A atuação das igrejas evangélicas (as outras muito menos) foi fundamental para criar entre a ralé (e aqui uso “ralé” na concepção de Jessé Souza – os despossuídos, o lúmpen, os esquecidos) um sentimento conservador, antipetista, anti-gay, retrógrado e alienante que atua contra seus próprios interesses e direitos.

Não me parece esdrúxula a tese de que a ralé é o principal mercado do evangelismo nacional e de que a mensagem veiculada pelos governos petistas de união das classes desprivilegiadas através das medidas de inclusão social COMPETIA com o messianismo das igrejas, roubando para a militância política e social os fiéis que aguardavam na fila longa e incerta da graça divina. O PT ao diminuir a miséria e a fome, dar esperanças e consumo para as classes baixas, encher o aeroporto de pessoas que só viam aviões na TV ou no céu e triplicar o número de negros na Universidade ofereceu uma via de realização que se chocava com o mercado da graça, a salvação pela fé e o comércio do dízimo. Isso enfureceu os grandes “missionários”, sendo Malafaia e Edir apenas os exemplos mais contundente.

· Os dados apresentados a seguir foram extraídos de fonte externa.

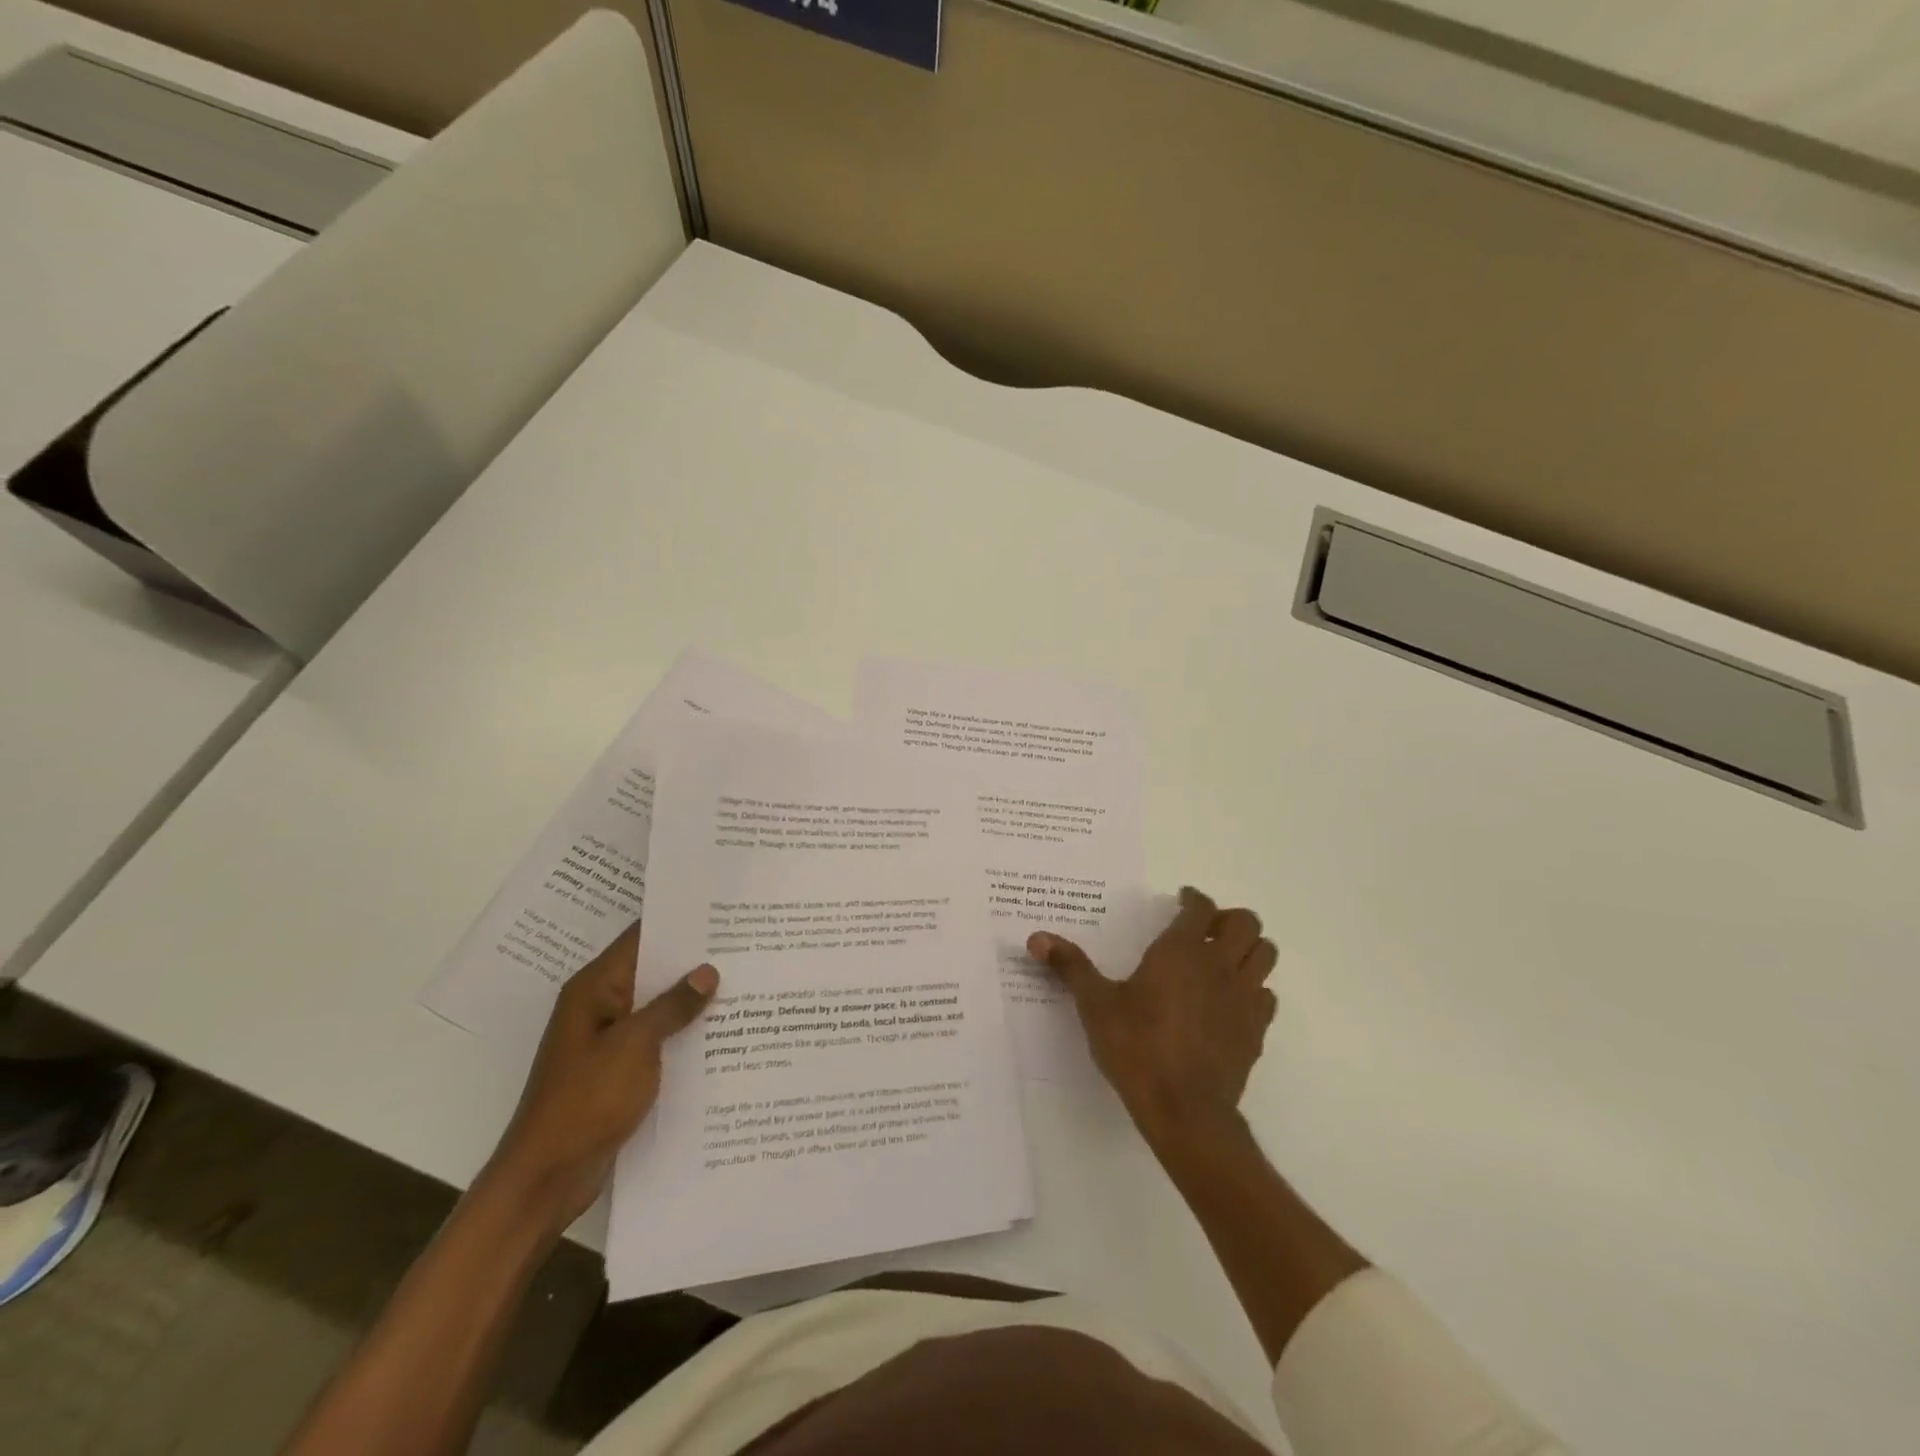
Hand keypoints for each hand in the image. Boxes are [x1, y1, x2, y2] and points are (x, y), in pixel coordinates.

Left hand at [485, 920, 717, 1231]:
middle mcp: (600, 1006)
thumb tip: (707, 971)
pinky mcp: (619, 1070)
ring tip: (744, 982)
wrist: (546, 1178)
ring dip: (692, 1000)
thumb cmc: (586, 1100)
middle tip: (744, 945)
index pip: (640, 938)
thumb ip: (673, 1006)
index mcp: (594, 989)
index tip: (721, 911)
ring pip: (658, 1007)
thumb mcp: (635, 1046)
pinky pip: (658, 1039)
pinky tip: (722, 1032)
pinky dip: (684, 1033)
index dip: (679, 923)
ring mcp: (609, 1040)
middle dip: (694, 961)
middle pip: (652, 971)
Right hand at [1029, 886, 1276, 1151]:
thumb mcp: (1095, 1004)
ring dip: (1249, 949)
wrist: (1185, 1111)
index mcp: (1181, 950)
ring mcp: (1244, 998)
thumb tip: (1036, 937)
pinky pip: (1266, 996)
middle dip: (1228, 919)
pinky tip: (1230, 1002)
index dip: (1192, 898)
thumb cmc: (1136, 1048)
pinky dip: (1254, 989)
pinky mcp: (1256, 1031)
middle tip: (1205, 930)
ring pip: (1266, 954)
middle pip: (1246, 922)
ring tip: (1224, 959)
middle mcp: (1219, 965)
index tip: (1181, 900)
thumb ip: (1070, 966)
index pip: (1200, 907)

Isso pode explicar os discursos odiosos e vingativos do “bispo” Malafaia contra o PT e as esquerdas, a evidente (e natural?) vinculação com os setores capitalistas do boi e da bala, e suas ligações com o poder de Israel.

O estado laico é mais do que uma obrigação civilizatória; ele representa a luta contra formas sutis de alienação mental representadas por grandes vertentes do evangelismo de direita no Brasil e no mundo.